Als gevolg van artikel 17 van de Gemeentewet vergadert de raad zo vaak hij daartoe heeft besloten en voorts indien de burgemeester het nodig oordeelt of indien ten minste een vijfde van het aantal leden van de raad schriftelijk met opgave van redenen daarom vraagt. Het tweede lid brengt tot uitdrukking dat de voorzitter in het bepalen van een andere dag en ander aanvangsuur zoveel mogelijk overleg pleegt in het presidium. Op deze wijze houdt het presidium ook bij vergaderingen, die niet op het

(16)

gebruikelijke tijdstip plaatsvinden, invloed op de datum, het tijdstip en de plaats van de vergadering.

Het wijzigen van het aanvangsuur is van gemeenschappelijk belang, omdat het merendeel van de raadsleden het raadslidmaatschap combineert met een andere (on)betaalde functie.

Artikel 11. Oproep

In artikel 19, eerste lid van de Gemeentewet is bepaald dat de burgemeester de leden van de raad schriftelijk uitnodigt voor de vergadering.

Het eerste lid bepaalt dat tenminste vijf dagen vóór een vergadering aan de leden een brief (de schriftelijke oproep) wordt gestuurd met een aankondiging van een vergadering. De brief vermeldt de dag, tijdstip en plaats van de vergadering. Het tweede lid stelt verplicht dat de voorlopige agenda en de daarbij behorende stukken, met uitzondering van de in artikel 25, eerste en tweede lid, van de

Gemeentewet bedoelde stukken, tegelijkertijd met de oproep aan de leden worden verzonden. De in artikel 25, eerste en tweede lid, bedoelde stukken zijn stukken ten aanzien waarvan geheimhouding is opgelegd. Hier wordt melding van gemaakt op de stukken. Uiteraard is het mogelijk, indien de raad dit wenst de stukken en oproep niet per post maar per e-mail te versturen.

Artikel 12. Agenda

Het presidium bepaalt hoe de agenda eruit komt te zien (artikel 5). Het versturen van de agenda en stukken is geregeld in artikel 11. Dit is echter een voorlopige agenda. In de dagelijkse praktijk van de gemeente zal het niet altijd mogelijk zijn om een week voor de vergadering een agenda op te stellen, die ook zicht heeft op de 'waan' van de dag. In een dergelijke situatie kan de voorzitter na het verzenden van de schriftelijke oproep zo nodig een aanvullende agenda en stukken rondsturen. Dit kan echter niet tot op het laatste moment, maar tot uiterlijk twee dagen voor de aanvang van de vergadering. Het derde lid heeft tot doel om de raad een actievere rol te geven in de opstelling van de raadsagenda. Individuele raadsleden kunnen via hun fractievoorzitter in het presidium onderwerpen voor de agenda voordragen. Zij kunnen echter ook bij aanvang van de raadsvergadering een voorstel doen om onderwerpen aan de agenda toe te voegen of van de agenda af te voeren. Daarmee kan het individuele raadslid in ieder geval op twee momenten invloed uitoefenen op de vaststelling van de agenda.

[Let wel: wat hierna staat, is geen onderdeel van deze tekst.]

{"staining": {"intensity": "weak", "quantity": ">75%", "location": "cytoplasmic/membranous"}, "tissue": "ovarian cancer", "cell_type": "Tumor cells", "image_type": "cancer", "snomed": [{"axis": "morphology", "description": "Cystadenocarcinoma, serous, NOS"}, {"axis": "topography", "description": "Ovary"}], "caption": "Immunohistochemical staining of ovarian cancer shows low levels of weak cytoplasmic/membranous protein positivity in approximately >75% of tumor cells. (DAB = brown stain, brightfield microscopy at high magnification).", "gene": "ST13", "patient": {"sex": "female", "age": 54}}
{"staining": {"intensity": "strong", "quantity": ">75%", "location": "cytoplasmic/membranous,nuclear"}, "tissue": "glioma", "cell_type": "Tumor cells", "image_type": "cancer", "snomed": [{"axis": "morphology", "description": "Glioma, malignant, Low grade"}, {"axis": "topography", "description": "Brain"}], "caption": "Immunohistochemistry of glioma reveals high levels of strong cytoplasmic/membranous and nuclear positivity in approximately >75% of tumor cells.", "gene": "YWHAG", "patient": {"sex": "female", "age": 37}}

Het vierde lid vloeit voort uit de verplichting van het college om de raad van voldoende informatie te voorzien. Als de raad niet voldoende op de hoogte is van de inhoud en strekking van een onderwerp, is het niet gewenst dat de raad zich over dit onderwerp uitspreekt. In een dergelijk geval heeft de raad de mogelijkheid, het onderwerp naar een commissie te verwijzen of aan het college nadere inlichtingen of advies te vragen. Het laatste lid regelt dat de raad op verzoek van een lid of op voorstel van de

voorzitter de volgorde van behandeling van de agendapunten kan wijzigen.

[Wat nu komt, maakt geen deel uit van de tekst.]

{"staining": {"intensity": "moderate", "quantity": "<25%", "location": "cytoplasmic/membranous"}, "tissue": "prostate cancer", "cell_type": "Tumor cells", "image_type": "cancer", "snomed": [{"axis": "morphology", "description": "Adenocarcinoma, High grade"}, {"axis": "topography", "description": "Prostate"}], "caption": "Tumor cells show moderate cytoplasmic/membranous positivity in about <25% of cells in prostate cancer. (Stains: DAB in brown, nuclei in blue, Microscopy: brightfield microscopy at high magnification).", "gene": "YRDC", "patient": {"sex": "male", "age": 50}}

Voorstellen aan de raad kunnen van diverse actoren afkomstig zijn. In de eerste plaats zijn dit het college en de burgemeester. Daarnaast kunnen raadsleden initiatiefvoorstellen indienen. Het presidium kan voorstellen doen die te maken hebben met de organisatie en de werkzaamheden van de raad (zie artikel 5, lid 6).

Artikel 13. De wethouder

Deze bepaling is gewijzigd door een verandering en aanvulling van artikel 21 Gemeentewet op 16 april 2009. In de oude situatie bestond voor de raad de mogelijkheid om een wethouder uit te nodigen voor de raadsvergaderingen. De raad had ook de mogelijkheid om de wethouder buiten de beraadslagingen te houden, bijvoorbeeld indien hij van gedachten wilde wisselen over het eigen functioneren of bij de voorbereiding van een besluit tot een onderzoek naar het door het college gevoerde bestuur.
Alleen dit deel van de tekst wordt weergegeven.